System management: What people do to manage the system, including vendors doing preventative maintenance and system operators taking care of the system.
Hardware: All hardware devices including processors, memory, I/O controllers, storage devices, etc.
Software: The operating system, communication systems, database systems, transactional middleware, other system software, and application software.

Let’s look at each category of failures and see how we can reduce their frequency.

Hardening the Environment

One part of the environment is communications systems that are not under the control of the people building the computer system, such as long distance communication provided by a telecommunications company. As a customer of communication services, sometimes one can improve communications reliability by paying more to buy more reliable lines. Otherwise, about all one can do is lease more communication lines than are needed to meet functional and performance goals. For example, if one communication line is needed, lease two independent lines instead, so if one fails, the other one will probably still be operating.

* _Stated problem a_:
Answer these questions on the excerpt about system failures:
(i) What kinds of devices does the excerpt list under hardware?
(ii) What kind of company is named as a provider of long distance communication?
(iii) If one communication line is needed, how many independent lines does the excerpt suggest leasing?

[Part of a data file]

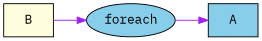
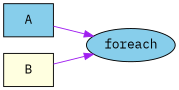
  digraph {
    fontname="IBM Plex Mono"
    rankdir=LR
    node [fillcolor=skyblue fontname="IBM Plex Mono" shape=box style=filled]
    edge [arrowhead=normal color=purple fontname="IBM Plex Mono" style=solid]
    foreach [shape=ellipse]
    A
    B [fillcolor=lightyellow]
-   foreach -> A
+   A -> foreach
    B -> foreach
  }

* _Stated problem b_: Convert the data-file entries above into a Markdown table with the columns Nr and Line, giving a row number and the line in each row and omitting blank lines. Leave the pictures out of the answer.

* _Written response a_:
(i) Processors, memory, I/O controllers, and storage devices.
(ii) A telecommunications company.
(iii) Two.

* _Written response b_:
| Nr | Line |
|---|---|
| 1 |   digraph { |
| 2 |     fontname="IBM Plex Mono" |
| 3 |     rankdir=LR |
| 4 |     node [fillcolor=skyblue fontname="IBM Plex Mono" shape=box style=filled] |
| 5 |     edge [arrowhead=normal color=purple fontname="IBM Plex Mono" style=solid] |
| 6 |     foreach [shape=ellipse] |
| 7 |     A |
| 8 |     B [fillcolor=lightyellow] |
| 9 | -   foreach -> A |
| 10 | +   A -> foreach |
| 11 |     B -> foreach |
| 12 |   } |